Also really random but i came across this the other day and was a bit surprised. Scorsese had Bottle Rocket as the 7th best film of the 90s. It was in a thing where him a Ebert came up with their top tens. Their lists

Ebert:

1. "Hoop Dreams" (top ten doc)
2. "Pulp Fiction" (like it a lot but not a favourite)
3. "GoodFellas" (great)
4. "Fargo" (great)
5. "Three Colors Trilogy": "Blue," "White," and "Red" (Red is one of my favourite films, like Blue a lot, need to rewatch White only seen it once and didn't like it much)
6. "Schindler's List" (still haven't seen)
7. "Breaking the Waves" ((need to rewatch this as i said in my writeup i don't have a clue if i loved or hated this)
8. "Leaving Las Vegas" (meh)
9. "Malcolm X" (can't really remember it)
10. "JFK" (good film, i never notice the length)

Scorsese:

1. "Horse Thief" (not seen)
2. "The Thin Red Line" (my favourite Malick so far, great film)
3. "A Borrowed Life" (never heard of)
4. "Eyes Wide Shut" (need to rewatch wasn't a fan)
5. "Bad Lieutenant" (barely remember it)
6. "Breaking the Waves" (see Eberts list)
7. "Bottle Rocket" (Great)
8. "Crash" (not seen)
9. "Fargo" (great
10. "Malcolm X" and "Heat" (tie) (heat is really good)

http://www.rogerebert.com/rogers-jou...s-of-the-1990s



Moonrise Kingdom

Wes Anderson goes west with some foster parents and a son, his new love, her family, a cop, his affair with her mother, a scout leader, his troup and a whole bunch of other characters in this cascade of major catastrophic events on this otherwise minor island in the middle of god damn nowhere...

In authentic Anderson fashion, Wes dresses up his quirky characters in charismatic fashion with calculated problems to the waist line and places all of them in a place with very little space and a dose of off-shore satire and subjective humor. No one does Anderson like Anderson and his style of writing, visuals and soundtrack is super easy to identity and almost impossible to redefine or duplicate and I admire that about him. 'Moonrise Kingdom' is no different in any of these departments, but despite not being atypical Anderson, it is still the suggestive abnormal Anderson all-around, whether you like that or not.

Personally I do enjoy his works, but subjectively he is the life action answer to Miyazaki films. I sometimes find myself stuffed to the brim with sensory inputs from every direction to the point of disorientation - something that sometimes lifts the film and other times it degrades itself downwards from its own high-flying expressions. Anyways, the visuals are arguably Anderson at his most playful yet, which suits the youthful and mysterious spirit of the movie. The images are still of the familiar static nature, but the look of the actual nature combined with the colossal colorful vision of the cinematography, really makes the compact look feel grand. Anderson's cinematic style still channels the idea of a real life doll house, where Anderson can place and play around with the people of his movie exactly as he pleases and move them around organically inside this little film adaptation of his mind. The images are endlessly impressive and entertaining to escape into, where his characters either stick to the image or act as stick figures to the story.
========
=== INSTRUCTIONS TO FOLLOW ===
Reproduce, word for word, the part of the film forum post that opens with the words containing "Wes Anderson goes" and closes with "god damn nowhere...". The records that come next have nothing to do with the film forum post.
========
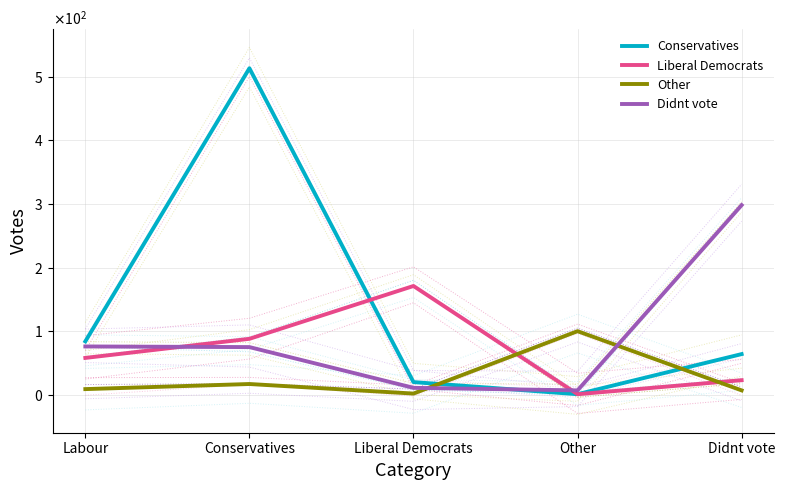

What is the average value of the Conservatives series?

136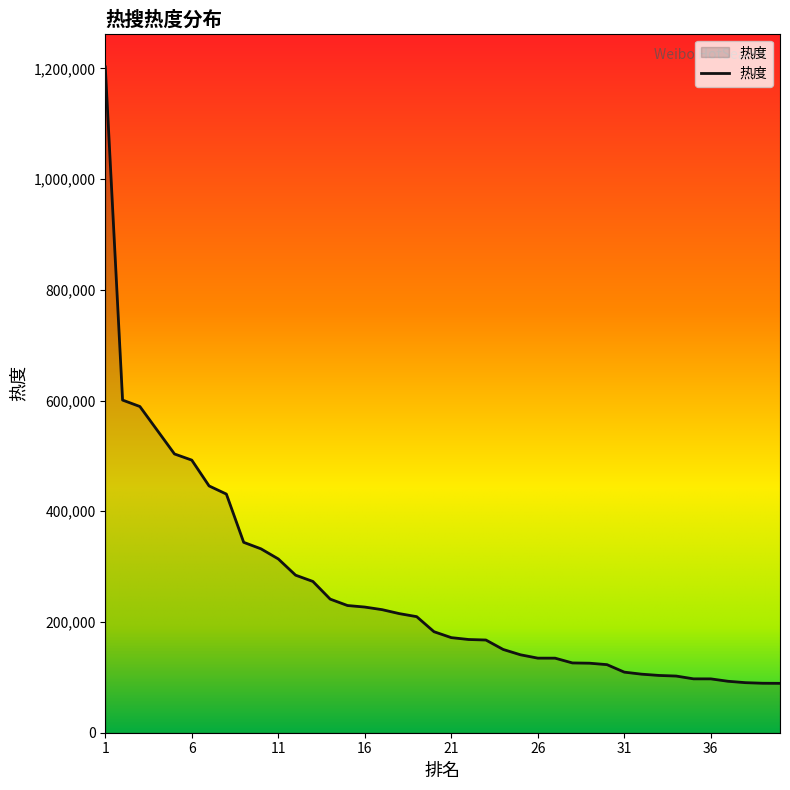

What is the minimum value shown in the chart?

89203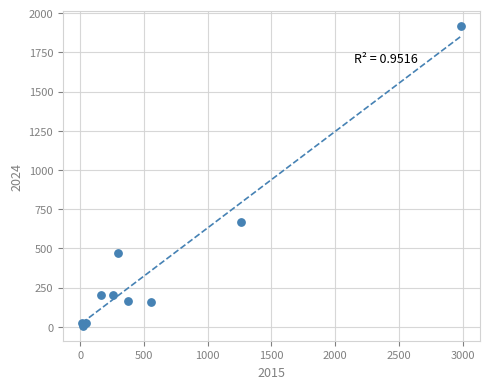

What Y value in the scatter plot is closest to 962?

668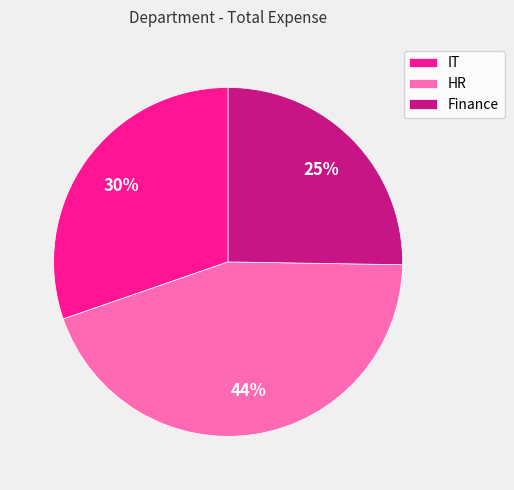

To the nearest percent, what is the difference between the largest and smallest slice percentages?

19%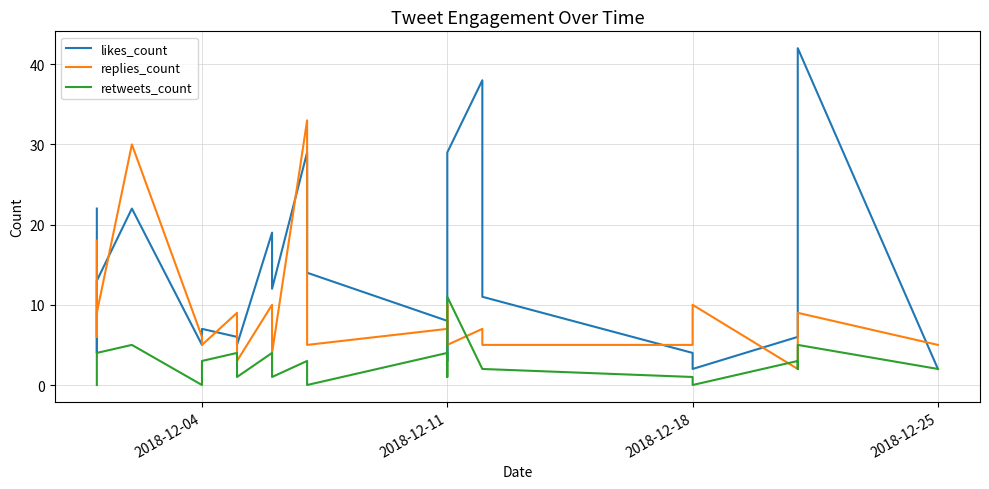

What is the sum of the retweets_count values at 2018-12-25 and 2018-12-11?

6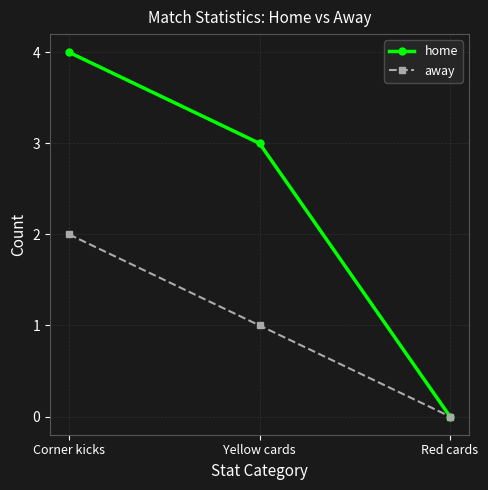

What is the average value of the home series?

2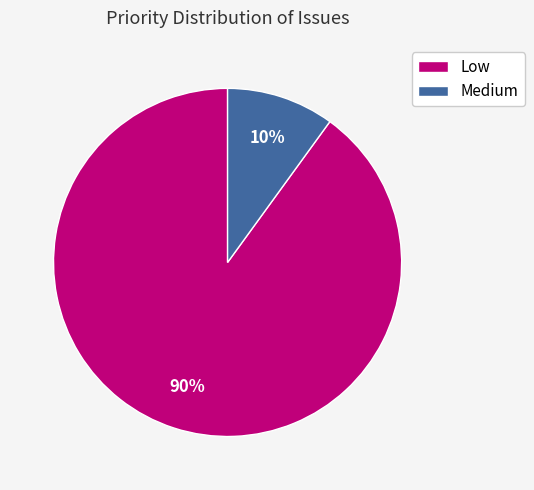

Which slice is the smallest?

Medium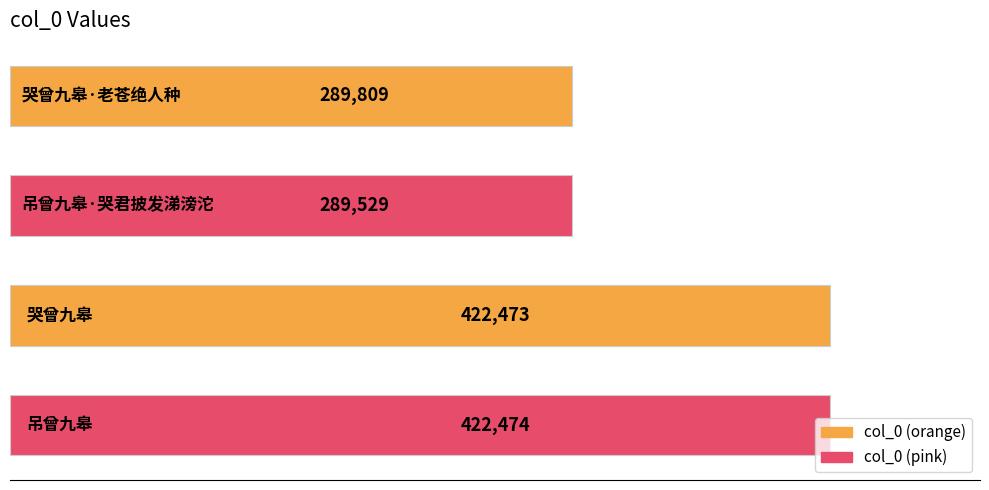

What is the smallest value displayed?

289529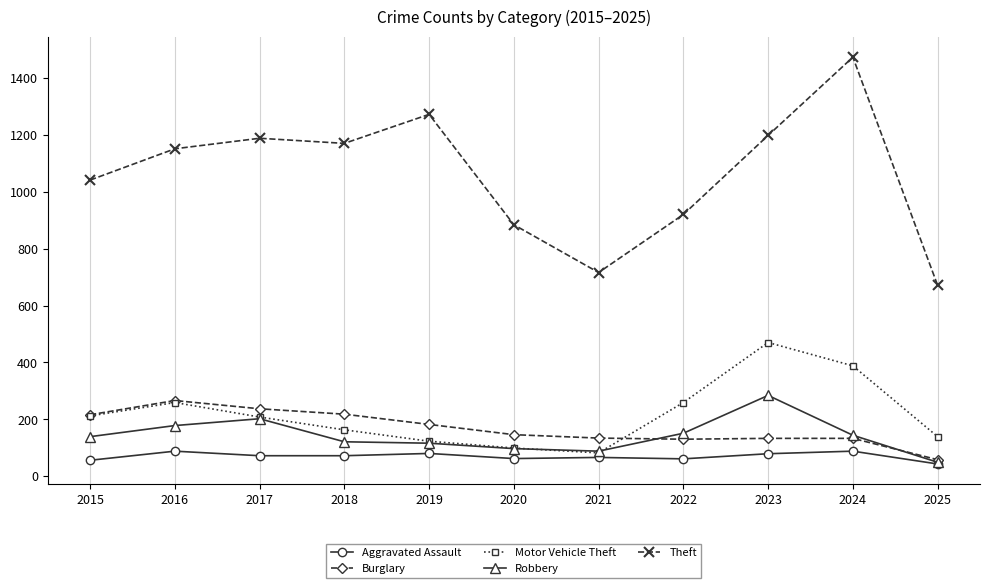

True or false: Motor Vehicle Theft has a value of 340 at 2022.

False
========
=== SOLUTION ===
Wes Anderson goes west with some foster parents and a son, his new love, her family, a cop, his affair with her mother, a scout leader, his troup and a whole bunch of other characters in this cascade of major catastrophic events on this otherwise minor island in the middle of god damn nowhere...